We have created a dedicated Customer Success Management team. Their goal is from the minute a deal gets sold or even before the deal gets sold, they ensure that the customer is able to use the software and is getting full value from the software, etc. Our sales teams have now realised that you can get POCs done at $20,000 or $50,000, but we need to help our customers succeed. We have to keep on getting them to succeed such that the pipeline we create from these small transactions can actually become bigger transactions. So, they are also focused on customer success and very much focused on utilisation. In engineering, the way we look at things is we have actually moved operations, which was in a separate organisation, to development i.e. we have moved operations into development.

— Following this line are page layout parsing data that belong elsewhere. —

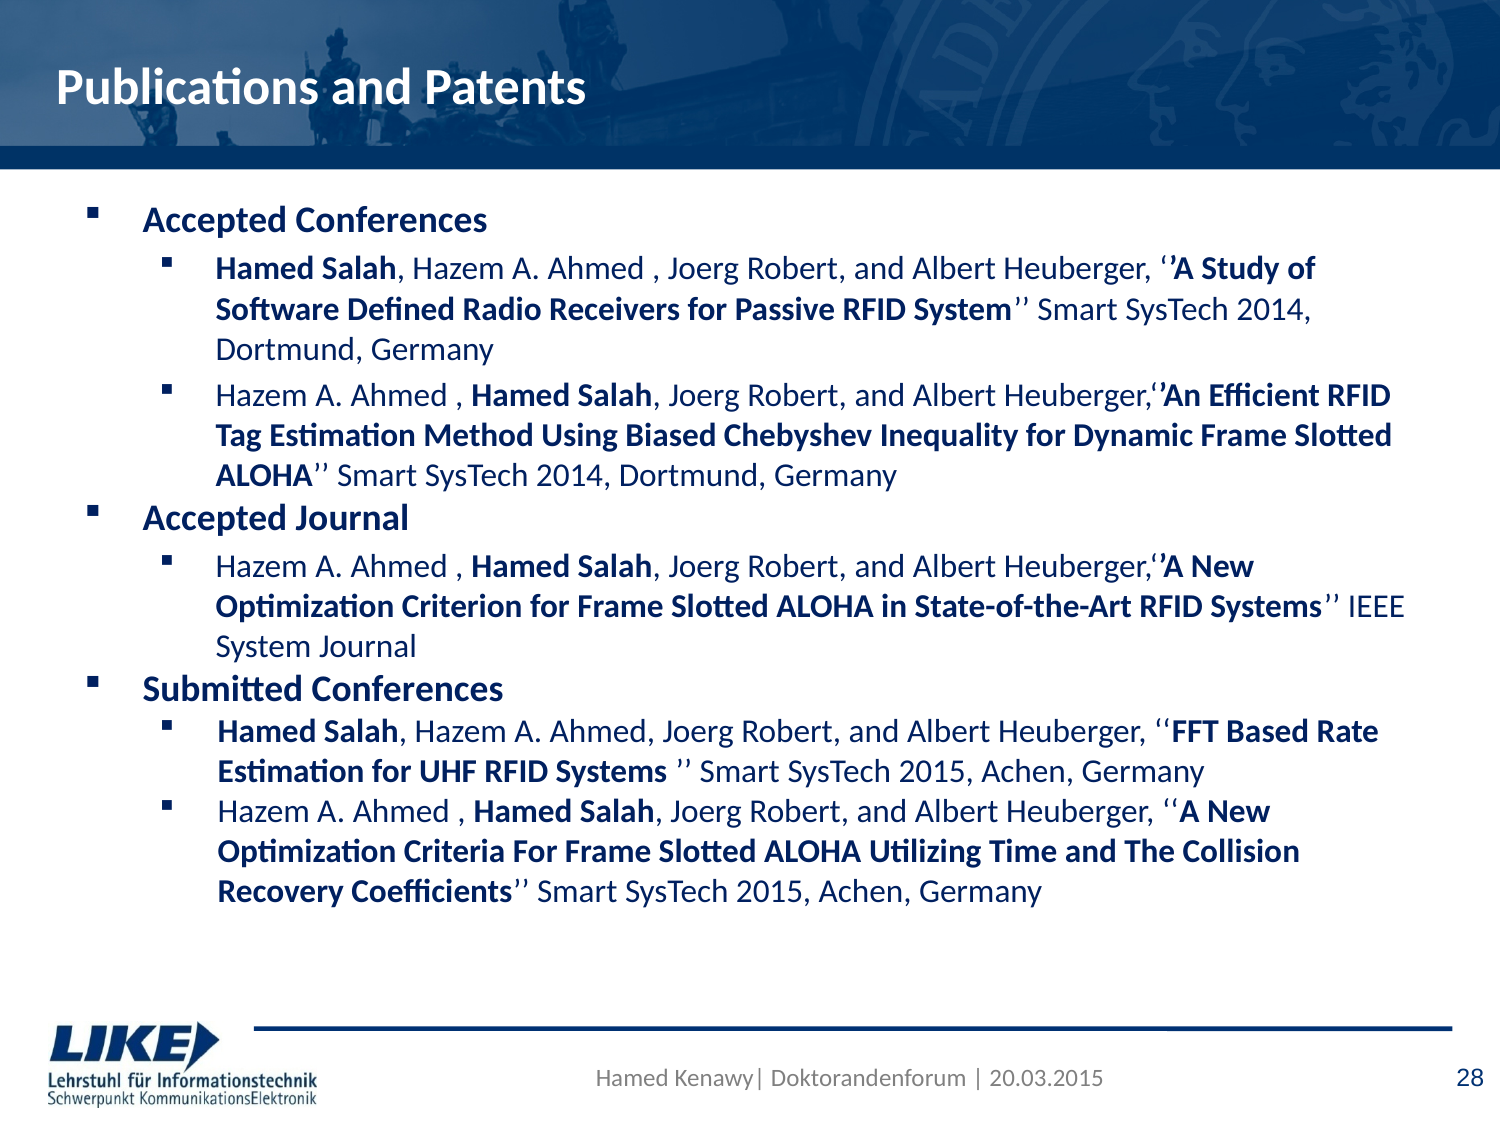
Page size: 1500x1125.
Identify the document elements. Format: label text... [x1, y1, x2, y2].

picture [48, 1021, 317, 1108]
title Publications and Patents [41, 30, 1459, 138]
text_box Accepted Conferences Hamed Salah, Hazem A. Ahmed , Joerg Robert, and Albert Heuberger, ‘’A Study of Software Defined Radio Receivers for Passive RFID System’’ Smart SysTech 2014, Dortmund, Germany Hazem A. Ahmed , Hamed Salah, Joerg Robert, and Albert Heuberger,‘’An Efficient RFID Tag Estimation Method Using Biased Chebyshev Inequality for Dynamic Frame Slotted ALOHA’’ Smart SysTech 2014, Dortmund, Germany Accepted Journal Hazem A. Ahmed , Hamed Salah, Joerg Robert, and Albert Heuberger,‘’A New Optimization Criterion for Frame Slotted ALOHA in State-of-the-Art RFID Systems’’ IEEE System Journal Submitted Conferences Hamed Salah, Hazem A. Ahmed, Joerg Robert, and Albert Heuberger, ‘‘FFT Based Rate Estimation for UHF RFID Systems ’’ Smart SysTech 2015, Achen, Germany Hazem A. Ahmed , Hamed Salah, Joerg Robert, and Albert Heuberger, ‘‘A New Optimization Criteria For Frame Slotted ALOHA Utilizing Time and The Collision Recovery Coefficients’’ Smart SysTech 2015, Achen, Germany [69, 187, 1441, 1024]
picture [0, 0, 1500, 145]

We realised that the rate at which we are changing the core and refreshing the core -- there is no way we can educate the operations team and when something goes wrong, we can get to the problem a lot faster and not have it affect a lot more people. You can’t ask someone to send the logs. There is a very significant emphasis on our side to make sure we are enabling customer success and customers are able to use and get value from the stuff. It’s a cultural change and a lot has gone through changing our business practices.

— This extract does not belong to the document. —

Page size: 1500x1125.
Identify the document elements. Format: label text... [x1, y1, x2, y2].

We have also created a Universal Credit model where you buy universal credits and you don’t have to decide I want this much of the database cloud service or analytics cloud service, etc. Whatever you use, we are metering that, and we would burn down your credits against it. If you produce new software, either you come to us and sign a new order or contract, you are actually entitled to use that new software in the context of this Universal Credit proposal. It’s just making it easier to do business with us.

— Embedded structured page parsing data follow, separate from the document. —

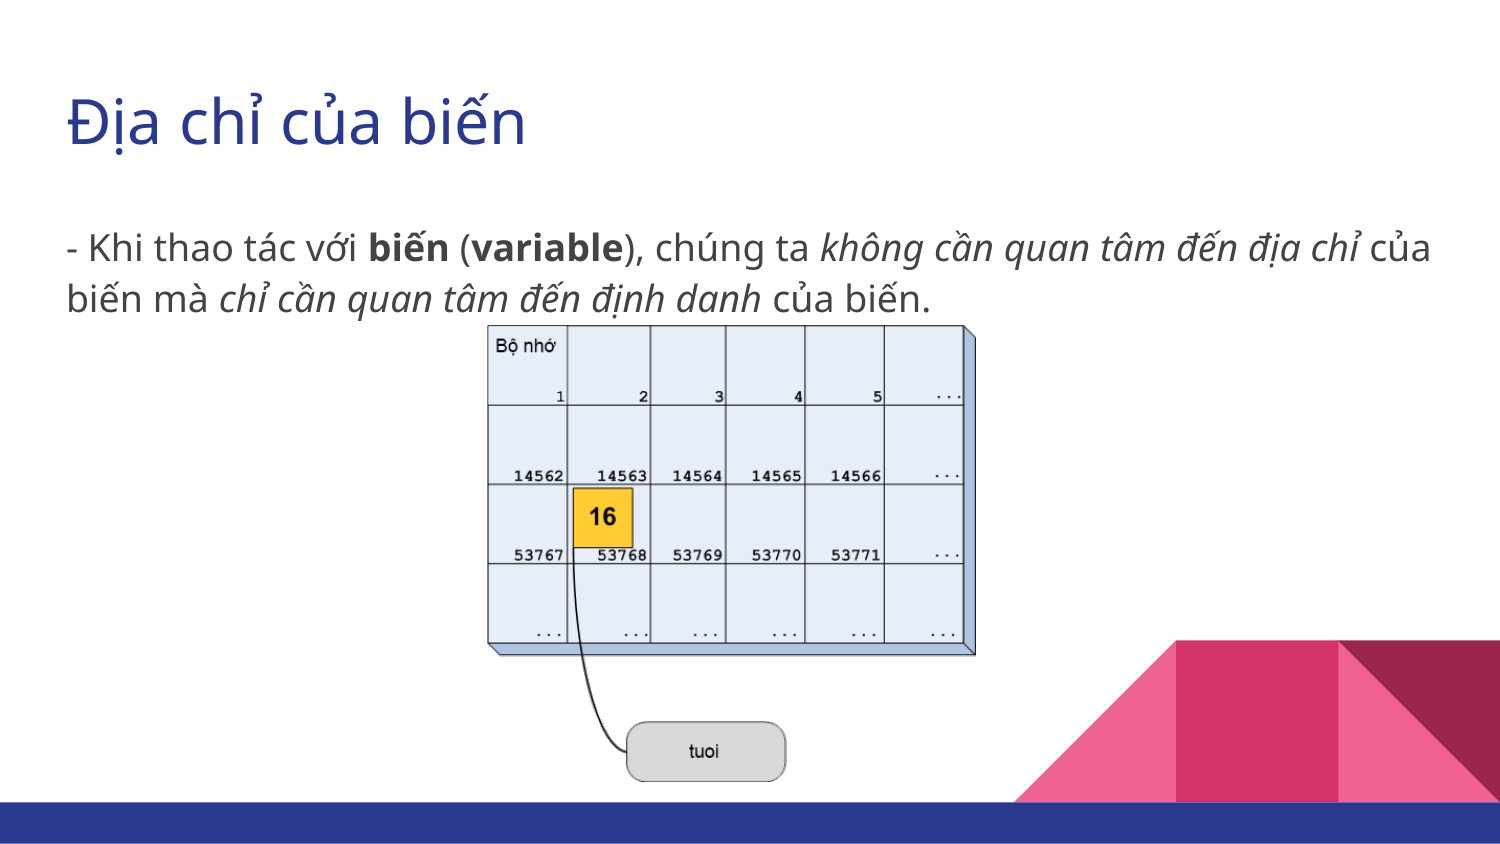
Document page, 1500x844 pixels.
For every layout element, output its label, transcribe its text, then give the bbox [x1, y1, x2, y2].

list - Khi thao tác với biến (variable), chúng ta không cần quan tâm đến địa chỉ của biến mà chỉ cần quan tâm đến định danh của biến. [51, 201, 1449, 750]
title Địa chỉ của biến [51, 67, 1449, 167]
picture [487, 325, 976, 782]
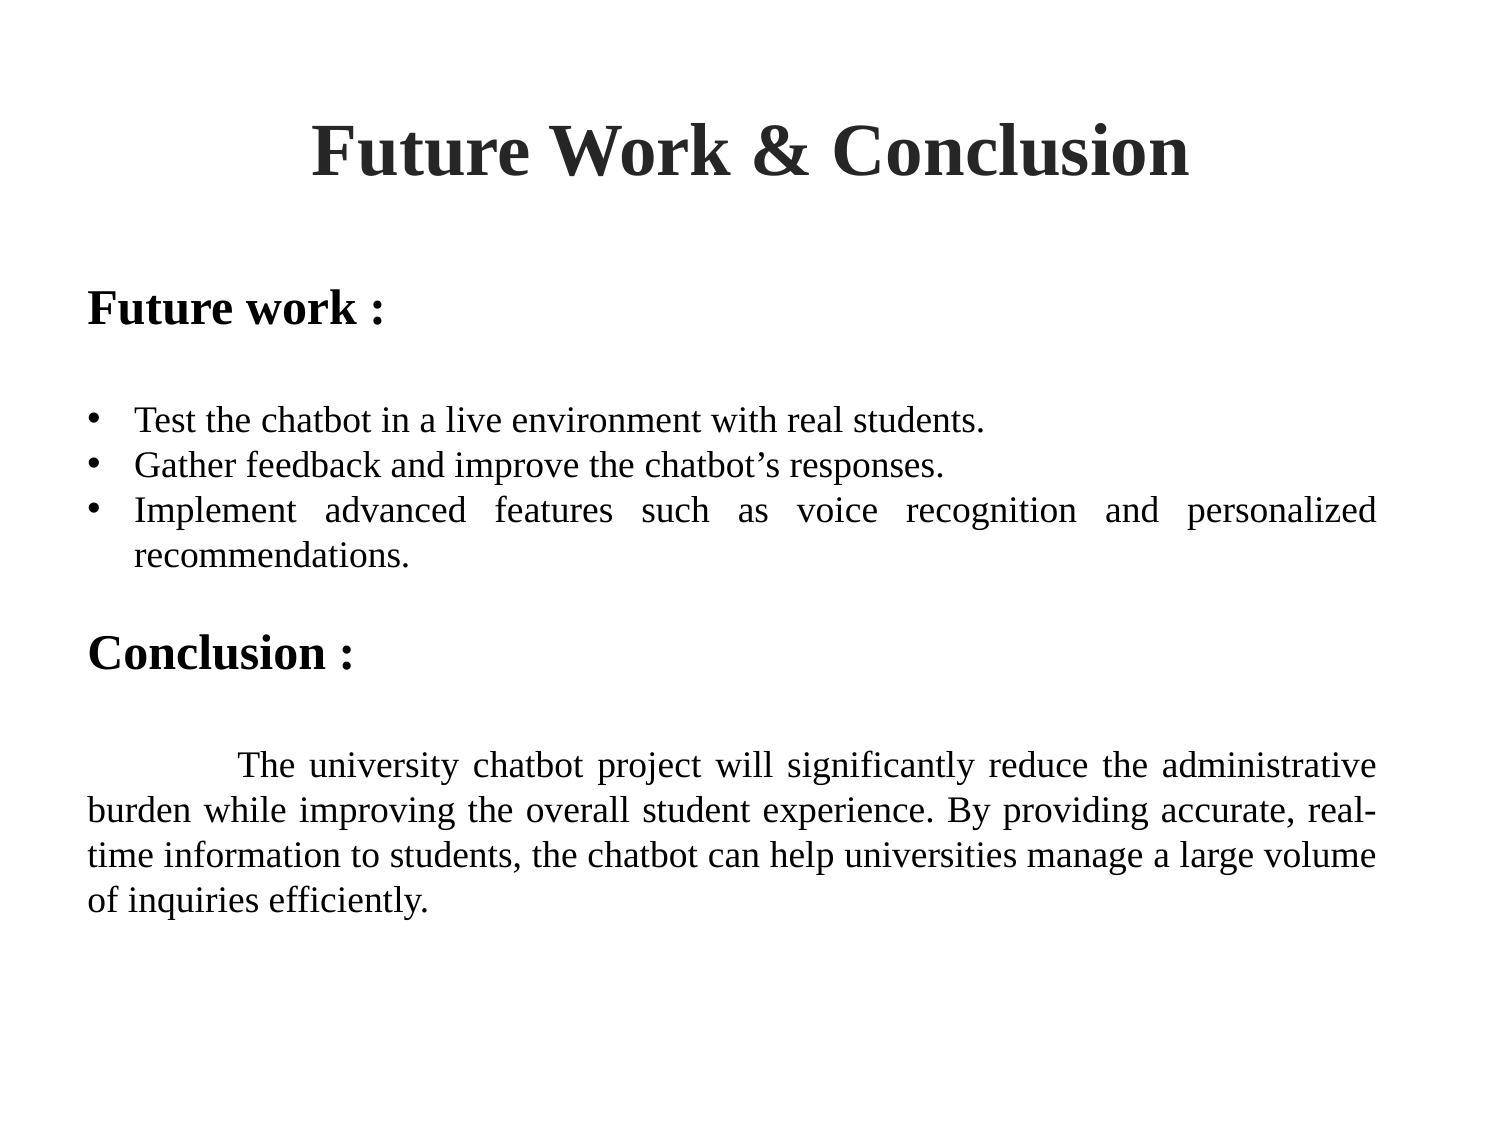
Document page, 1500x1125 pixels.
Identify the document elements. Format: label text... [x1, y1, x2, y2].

What has been the uptake of autonomous databases in India?
There are a lot of customers who are able to use autonomous data warehouse in India even though we don’t have a data centre in India, but they can get the benefit of that in other data centres. A Bengaluru-based e-commerce software product startup, Codeinks, has used Oracle Autonomous Data Warehouse out of the box for analysing heavy-duty e-commerce analytics workloads. After using the services, they realised an average performance improvement time of 30-50% for their defined scenarios.
Reportedly, Oracle has been speaking of opening a data centre in India. Are you waiting for new regulations to come in?
I don’t think we are waiting for any cloud policy. Safra Catz, our co-CEO, met with Narendra Modi and there is an extreme commitment to get the data centre up and running. Sometime this year, we will probably have a data centre.